** Dataset excerpts **

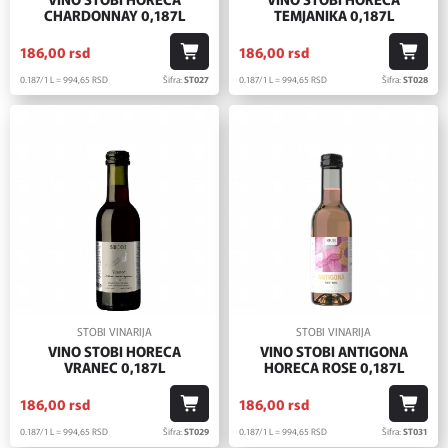
CHARDONNAY 0,187L
TEMJANIKA 0,187L
186,
00
rsd
186,
00
rsd
0.187/1 L = 994,
65
RSD
Šifra:
ST027
0.187/1 L = 994,
65
RSD
Šifra:
ST028
STOBI VINARIJA
STOBI VINARIJA
VINO STOBI HORECA
VINO STOBI ANTIGONA
VRANEC 0,187L
HORECA ROSE 0,187L
186,
00
rsd
186,
00
rsd
0.187/1 L = 994,
65
RSD
Šifra:
ST029
0.187/1 L = 994,
65
RSD
Šifra:
ST031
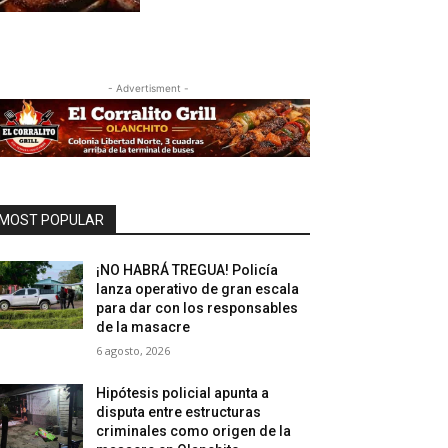
- Advertisment -
MOST POPULAR
¡NO HABRÁ TREGUA! Policía
lanza operativo de gran escala
para dar con los responsables
de la masacre
6 agosto, 2026
Hipótesis policial apunta a
disputa entre estructuras
criminales como origen de la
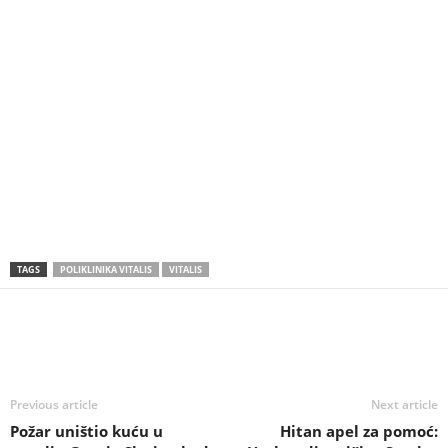
TAGS
POLIKLINIKA VITALIS
VITALIS
Previous article
Next article
Požar uništio kuću u
Hitan apel za pomoć:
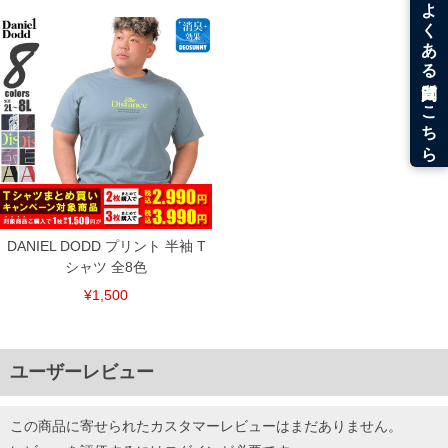
DANIEL DODD プリント 半袖 T
シャツ 全8色
¥1,500
ユーザーレビュー
この商品に寄せられたカスタマーレビューはまだありません。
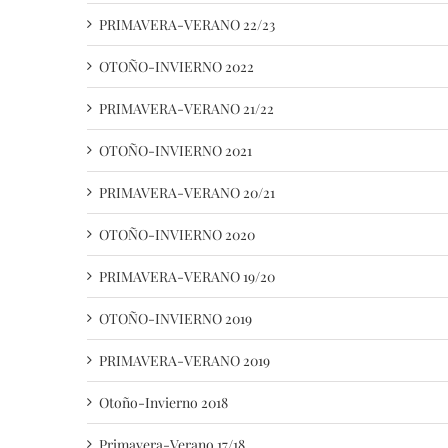
PRIMAVERA-VERANO 22/23
OTOÑO-INVIERNO 2022
PRIMAVERA-VERANO 21/22
OTOÑO-INVIERNO 2021
PRIMAVERA-VERANO 20/21
OTOÑO-INVIERNO 2020
PRIMAVERA-VERANO 19/20
OTOÑO-INVIERNO 2019
PRIMAVERA-VERANO 2019
Otoño-Invierno 2018
Primavera-Verano 17/18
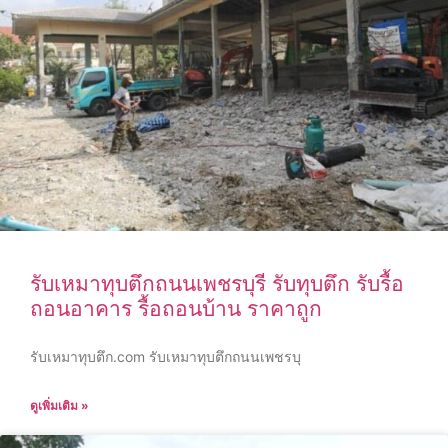
รับเหมาทุบตึกถนนเพชรบุรี รับทุบตึก รับรื้อ
ถอนอาคาร รื้อถอนบ้าน ราคาถูก
รับเหมาทุบตึก.com รับเหมาทุบตึกถนนเพชรบุ
ดูเพิ่มเติม »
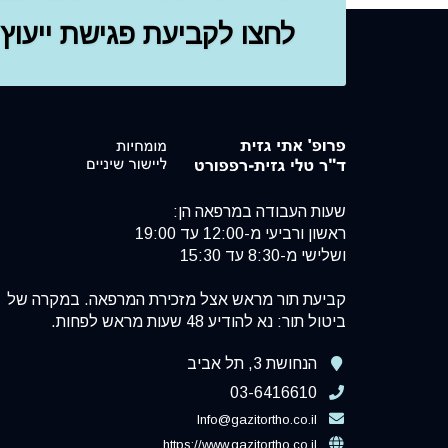
לחצו לקביעת פגישת ייעוץ
שעות העבודה במרפאה הן:
ראשון ורביעי מ-12:00 עד 19:00
ושלישי מ-8:30 עד 15:30
קביעת תור מראש אצל מזכירת המרפאה. במקרה של
ביטול תור: נא להודיע 48 שעות מראש לפחות.
הנחושת 3, תל אביב
03-6416610
Info@gazitortho.co.il
https://www.gazitortho.co.il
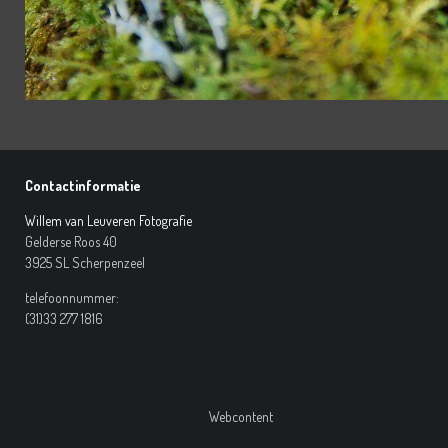
Contactinformatie
Willem van Leuveren Fotografie
Gelderse Roos 40
3925 SL Scherpenzeel
telefoonnummer:
(31)33 277 1816
Webcontent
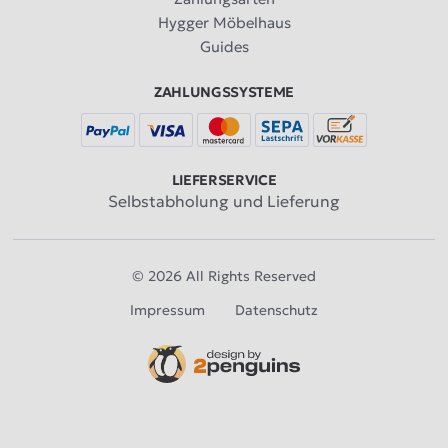
Hygger Möbelhaus
Guides
ZAHLUNGSSYSTEME
LIEFERSERVICE
Selbstabholung und Lieferung
© 2026 All Rights Reserved
Impressum
Datenschutz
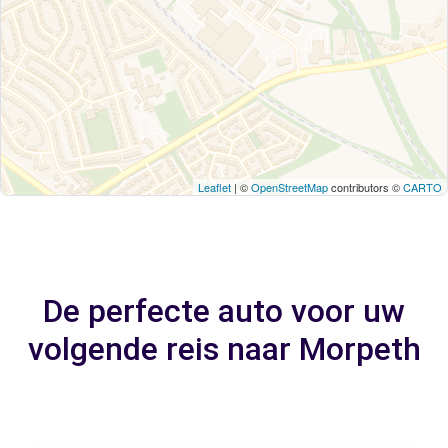
Leaflet
| ©
OpenStreetMap
contributors ©
CARTO
De perfecte auto voor uw
volgende reis naar Morpeth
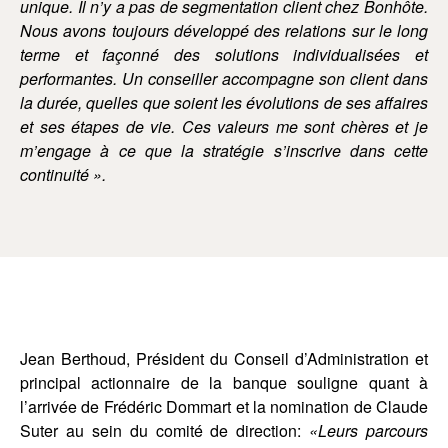
unique. Il n’y a pas de segmentation client chez Bonhôte.
Nous avons toujours développé des relations sur le long
terme et façonné des solutions individualisées et
performantes. Un conseiller accompagne son client dans
la durée, quelles que soient les évolutions de ses affaires
et ses étapes de vie. Ces valeurs me sont chères et je
m’engage à ce que la stratégie s’inscrive dans cette
continuité ».
Jean Berthoud, Président du Conseil d’Administration et
principal actionnaire de la banque souligne quant à
l’arrivée de Frédéric Dommart et la nomination de Claude
Suter au sein du comité de direction:
«Leurs parcours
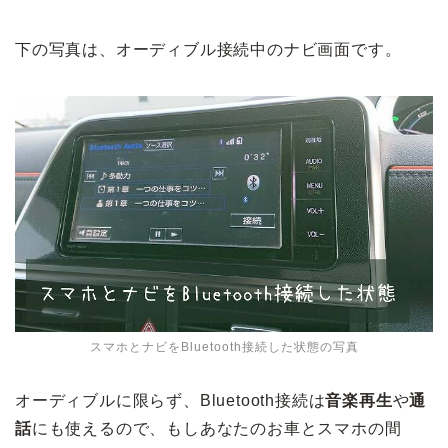
下の写真は、オーディブル接続中のナビ画面です。
スマホとナビをBluetooth接続した状態の写真
オーディブルに限らず、Bluetooth接続は
音楽再生
や
通
話
にも使えるので、もしあなたのお車とスマホの間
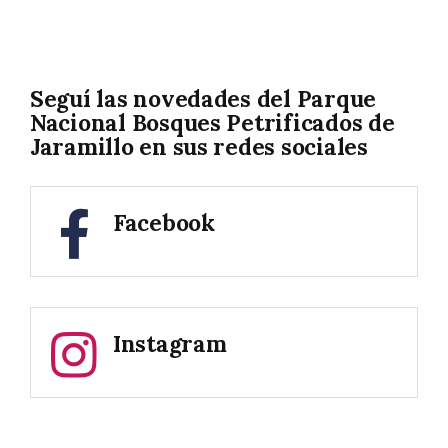
Seguí las novedades del Parque
Nacional Bosques Petrificados de
Jaramillo en sus redes sociales
Facebook
Instagram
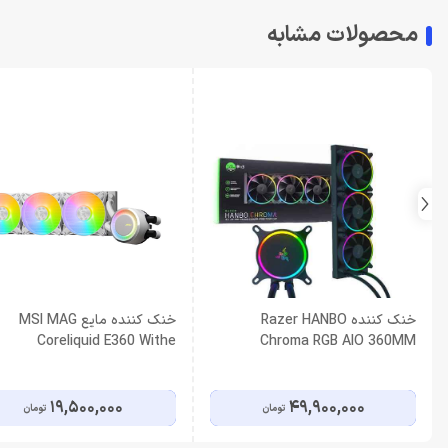
محصولات مشابه
خنک کننده Razer HANBO
خنک کننده مایع MSI MAG
Coreliquid E360 Withe
Chroma RGB AIO 360MM
19,500,000
49,900,000
تومان
تومان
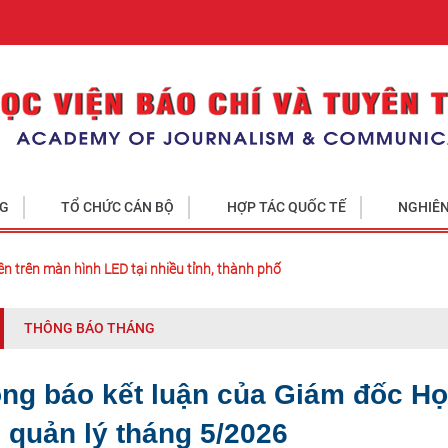
NG
TỔ CHỨC CÁN BỘ
HỢP TÁC QUỐC TẾ
NGHIÊN
ền trên màn hình LED tại nhiều tỉnh, thành phố
THÔNG BÁO THÁNG
ng báo kết luận của Giám đốc Học
 quản lý tháng 5/2026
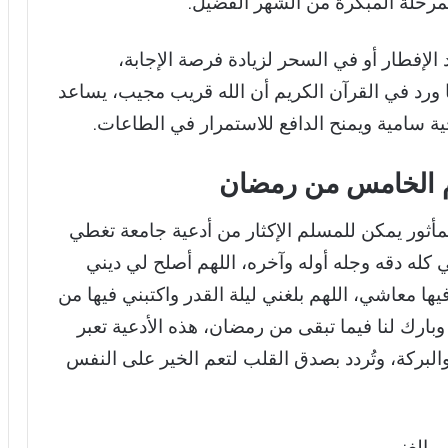
لمرحلة المبكرة من الشهر الفضيل.
 الإفطار أو في السحر لزيادة فرصة الإجابة،
رد في القرآن الكريم أن الله قريب مجيب، يساعد
 سامية ويمنح الدافع للاستمرار في الطاعات.
وم الخامس من رمضان
أثور يمكن للمسلم الإكثار من أدعية جامعة تغطي
بي كله دقه وجله أوله وآخره، اللهم أصلح لي ديني
ا معاشي، اللهم بلغني ليلة القدر واكتبني فيها من
وبارك لنا فيما تبقى من رمضان، هذه الأدعية تعبر
البركة، وتُردد بصدق القلب لتعم الخير على النفس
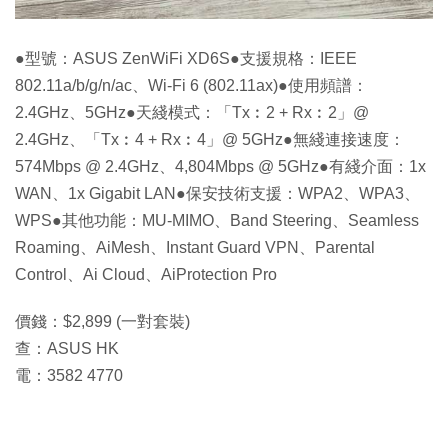
●型號：ASUS ZenWiFi XD6S●支援規格：IEEE
802.11a/b/g/n/ac、Wi-Fi 6 (802.11ax)●使用頻譜：
2.4GHz、5GHz●天綫模式：「Tx︰2 + Rx︰2」@
2.4GHz、「Tx︰4 + Rx︰4」@ 5GHz●無綫連接速度：
574Mbps @ 2.4GHz、4,804Mbps @ 5GHz●有綫介面：1x
WAN、1x Gigabit LAN●保安技術支援：WPA2、WPA3、
WPS●其他功能：MU-MIMO、Band Steering、Seamless
Roaming、AiMesh、Instant Guard VPN、Parental
Control、Ai Cloud、AiProtection Pro
價錢：$2,899 (一對套裝)
查：ASUS HK
電：3582 4770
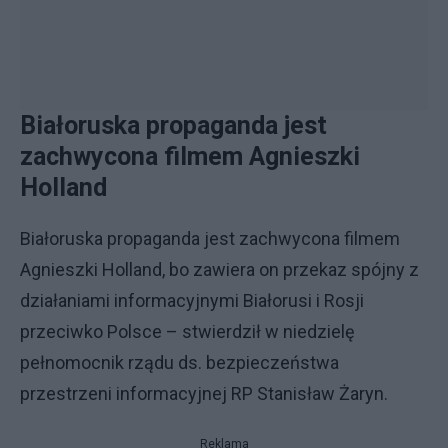
Białoruska propaganda jest
zachwycona filmem Agnieszki
Holland
Białoruska propaganda jest zachwycona filmem
Agnieszki Holland, bo zawiera on przekaz spójny z
działaniami informacyjnymi Białorusi i Rosji
przeciwko Polsce – stwierdził w niedzielę
pełnomocnik rządu ds. bezpieczeństwa
przestrzeni informacyjnej RP Stanisław Żaryn.
Reklama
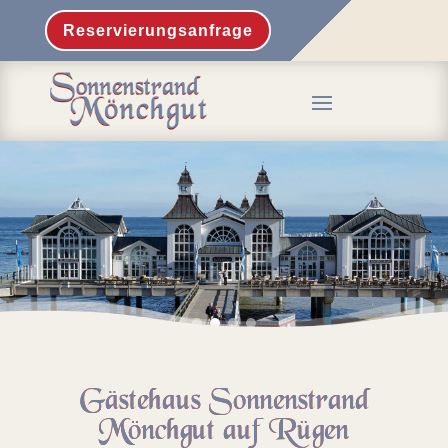
Reservierungsanfrage
Gästehaus Sonnenstrand
Mönchgut auf Rügen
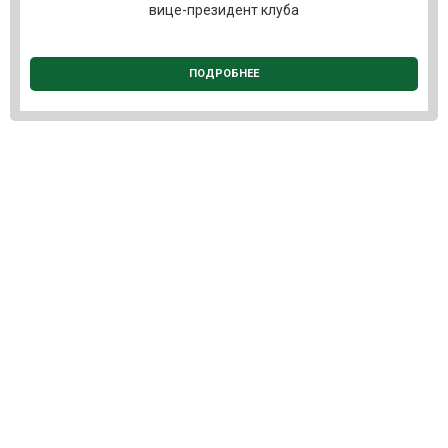
вице-президент клуба
ПОДРОБНЕЕ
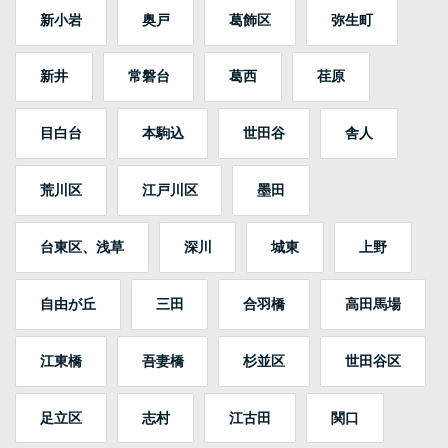
新小岩
奥戸
葛飾区
弥生町
新井
常磐台
葛西
荏原
目白台
本駒込
世田谷
舎人
荒川区
江戸川区
墨田
台東区、浅草
深川
城東
上野
自由が丘
三田
合羽橋
高田馬場
江東橋
吾妻橋
杉並区
世田谷区
足立区
志村
江古田
関口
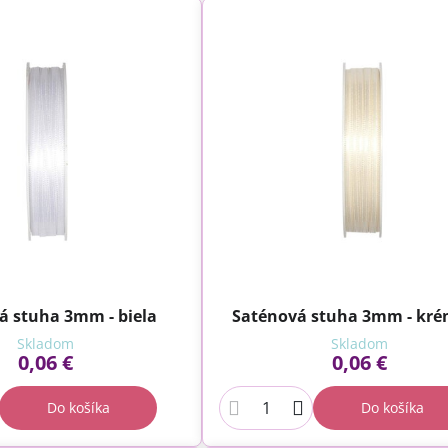
á stuha 3mm - biela
Saténová stuha 3mm - kr
Skladom
Skladom
0,06 €
0,06 €
Do košíka
Do košíka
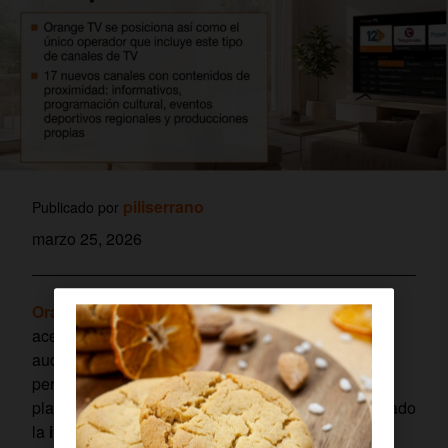
piliserrano
Publicado por
marzo 25, 2026
Orange TV
da un paso más en su estrategia por
acercar a sus clientes los mejores contenidos
audiovisuales, apostando por la variedad y la
personalización. En línea con este compromiso, la
plataforma de
Orange
(Grupo MasOrange) ha iniciado
la
incorporación de nuevos canales locales y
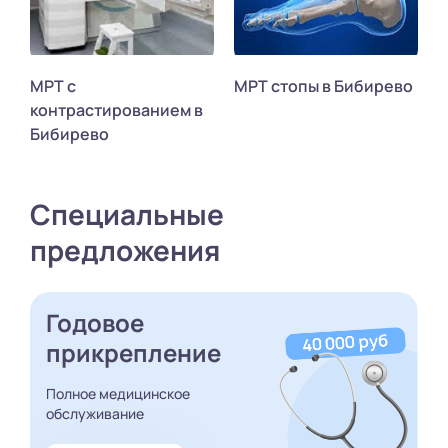
МРТ с
МРТ стопы в Бибирево
контрастированием в
Бибирево
Специальные
предложения
Годовое
прикрепление
Полное медицинское
обслуживание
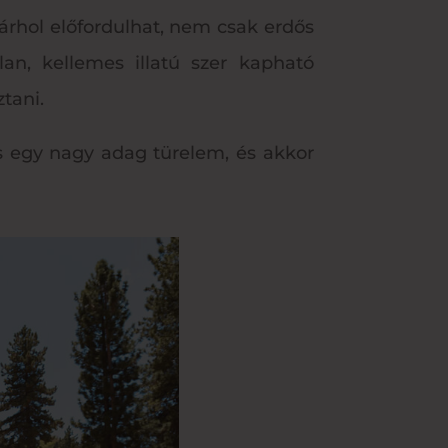
árhol előfordulhat, nem csak erdős
an, kellemes illatú szer kapható
tani.
s egy nagy adag türelem, és akkor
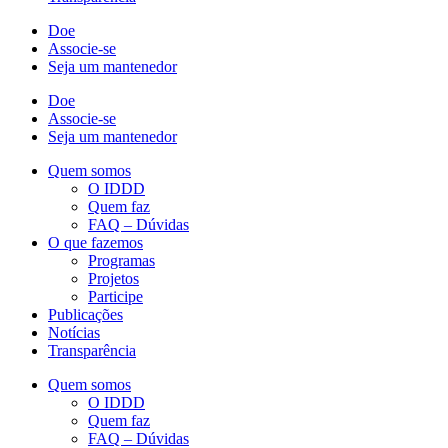
Doe
Associe-se
Seja um mantenedor
Doe
Associe-se
Seja um mantenedor
Quem somos
O IDDD
Quem faz
FAQ – Dúvidas
O que fazemos
Programas
Projetos
Participe
Publicações
Notícias
Transparência
Quem somos
O IDDD
Quem faz
FAQ – Dúvidas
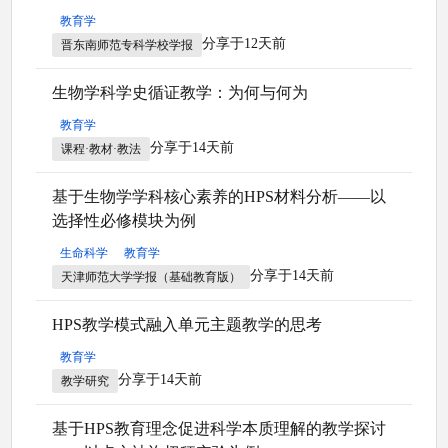
教育学
分享于12天前
晋东南师范专科学校学报
生物学科学史循证教学：为何与何为
教育学
分享于14天前
课程·教材·教法
基于生物学学科核心素养的HPS材料分析——以
选择性必修模块为例
生命科学
教育学
分享于14天前
天津师范大学学报（基础教育版）
HPS教学模式融入单元主题教学的思考
教育学
分享于14天前
教学研究
基于HPS教育理念促进科学本质理解的教学探讨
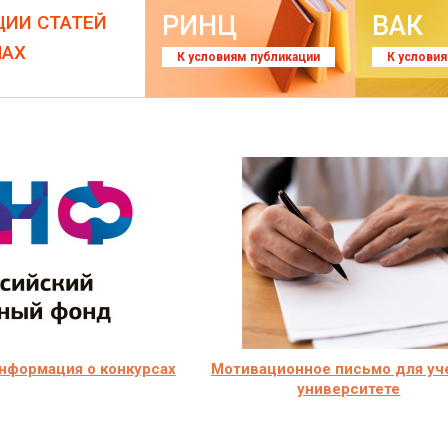
РИНЦ
ВАК
ЦИИ СТАТЕЙ
ЛАХ
К условиям публикации
К услови
нформация о конкурсах
Мотивационное письмо для уч
университете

** Brief **
Search the material for the string "VINO" and show every line that has it.

** Solved problem **
VINO STOBI HORECA
VINO STOBI ANTIGONA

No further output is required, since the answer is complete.